Based on the comprehensive ranking from principal component analysis, the combination of HP ( 4 mmol·L) and LZn (0.5 µmol·L) was found to be the most effective in enhancing the antioxidant capacity, sugar accumulation, osmotic regulation ability, photosynthetic capacity, endogenous hormone levels, as well as P and Zn nutrient absorption and utilization in M9-T337 seedlings.

摘要

背景

养分的平衡施用对植物的生长至关重要。然而,过量施肥,尤其是大量营养元素(如磷(P))的不平衡施用,会阻碍植物对微量元素的吸收。平衡的 P 和锌(Zn)对苹果的产量和质量至关重要,而苹果树对这些养分的缺乏非常敏感。因此,本研究于 2022 年 5 月进行,采用沙培实验,研究不同 P 和 Zn 水平对 M9-T337 幼苗生长表型、光合能力、抗氧化酶活性、糖组成、内源激素水平以及养分吸收和利用的影响。三个 P 水平(低、中、高)和三个 Zn 水平(低、中、高)组合,共形成 9 种不同处理。

结果

结果表明,不同水平的 P 和 Zn 组合对 M9-T337 幼苗的生长、养分吸收和利用具有协同或拮抗作用。与低和中 P 水平相比,高 P(4 mmol·L)和适量 Zn 的组合显著促进了植物的生长、根系发育和叶片的微观结构。值得注意的是,高 P 和低 Zn(HPLZn)处理的幼苗高度是中 P 和中 Zn(MPMZn,对照)处理的 1.54 倍。在 HP 条件下,生理指标显示抗氧化酶活性、叶片水分保持、光合色素浓度、渗透调节物质以及叶片中葡萄糖、蔗糖、果糖、内源激素和 P、Zn 积累显著增加,与对照相比。然而,Zn 用量的增加导致这些参数呈下降趋势。
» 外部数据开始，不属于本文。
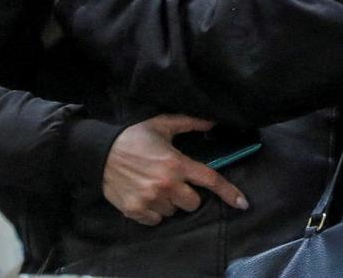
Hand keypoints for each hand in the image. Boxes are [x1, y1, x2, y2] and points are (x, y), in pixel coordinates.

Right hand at [102, 114, 248, 225]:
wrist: (100, 153)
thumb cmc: (134, 138)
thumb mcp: (162, 125)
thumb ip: (189, 123)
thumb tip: (213, 122)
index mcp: (176, 164)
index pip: (209, 180)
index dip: (228, 192)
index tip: (242, 203)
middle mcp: (166, 185)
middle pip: (193, 203)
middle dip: (188, 194)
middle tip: (174, 181)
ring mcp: (151, 200)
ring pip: (174, 212)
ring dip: (170, 202)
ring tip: (156, 186)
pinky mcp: (136, 211)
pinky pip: (157, 219)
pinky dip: (155, 211)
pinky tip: (146, 195)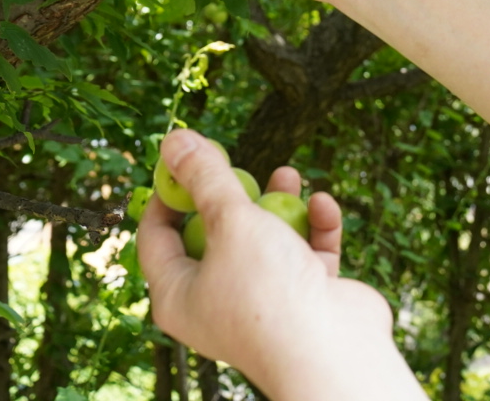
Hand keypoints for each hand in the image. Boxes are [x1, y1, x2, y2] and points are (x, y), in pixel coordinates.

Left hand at [137, 130, 421, 399]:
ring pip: (266, 239)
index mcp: (178, 295)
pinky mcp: (305, 297)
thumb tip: (173, 138)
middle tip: (240, 164)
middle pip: (215, 233)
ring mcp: (264, 300)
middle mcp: (217, 300)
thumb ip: (205, 177)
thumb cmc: (268, 291)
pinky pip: (305, 253)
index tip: (185, 156)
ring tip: (289, 173)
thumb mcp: (230, 221)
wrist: (333, 351)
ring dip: (280, 204)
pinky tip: (323, 205)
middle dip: (233, 193)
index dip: (167, 193)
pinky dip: (315, 228)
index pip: (156, 237)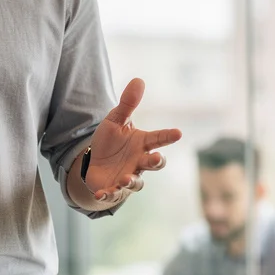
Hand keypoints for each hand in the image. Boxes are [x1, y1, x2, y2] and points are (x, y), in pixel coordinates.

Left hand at [83, 79, 181, 202]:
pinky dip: (109, 194)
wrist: (95, 163)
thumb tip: (139, 79)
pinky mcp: (114, 189)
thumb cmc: (111, 141)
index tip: (178, 132)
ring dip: (132, 181)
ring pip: (136, 183)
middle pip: (154, 163)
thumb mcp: (115, 120)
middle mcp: (139, 161)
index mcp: (142, 144)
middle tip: (156, 158)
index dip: (168, 136)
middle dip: (156, 162)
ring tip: (126, 178)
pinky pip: (114, 194)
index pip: (159, 139)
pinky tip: (102, 193)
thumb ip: (127, 103)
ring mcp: (128, 176)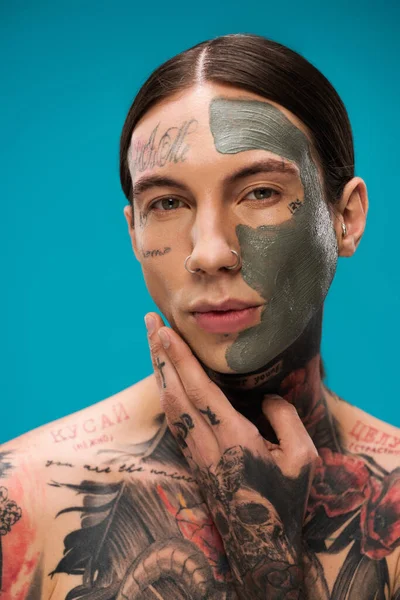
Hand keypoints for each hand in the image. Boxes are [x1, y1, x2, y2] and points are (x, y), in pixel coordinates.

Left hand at [146, 312, 317, 598]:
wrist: (259, 544)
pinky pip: (172, 419)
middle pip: (174, 390)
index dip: (180, 358)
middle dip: (160, 354)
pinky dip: (165, 391)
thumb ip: (286, 421)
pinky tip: (163, 379)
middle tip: (151, 322)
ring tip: (153, 342)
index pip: (198, 390)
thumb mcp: (301, 459)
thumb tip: (269, 398)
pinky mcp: (193, 460)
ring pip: (169, 404)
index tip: (165, 331)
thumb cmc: (285, 499)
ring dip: (159, 370)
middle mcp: (206, 442)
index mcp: (232, 438)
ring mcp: (195, 452)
具体而言,HPLZn 处理的净光合速率(Pn)、总叶绿素(Chl a+b)、葡萄糖、果糖、蔗糖和生长素(IAA)分别增加了 7.12%、27.32%、11.40%、23.20%、16.67%和 55.11%,与对照相比。

结论

基于主成分分析的综合排名,发现 HP(4 mmol·L)和 LZn(0.5 μmol·L)的组合最能有效提高 M9-T337 幼苗的抗氧化能力、糖积累、渗透调节能力、光合能力、内源激素水平以及 P 和 Zn 养分吸收和利用。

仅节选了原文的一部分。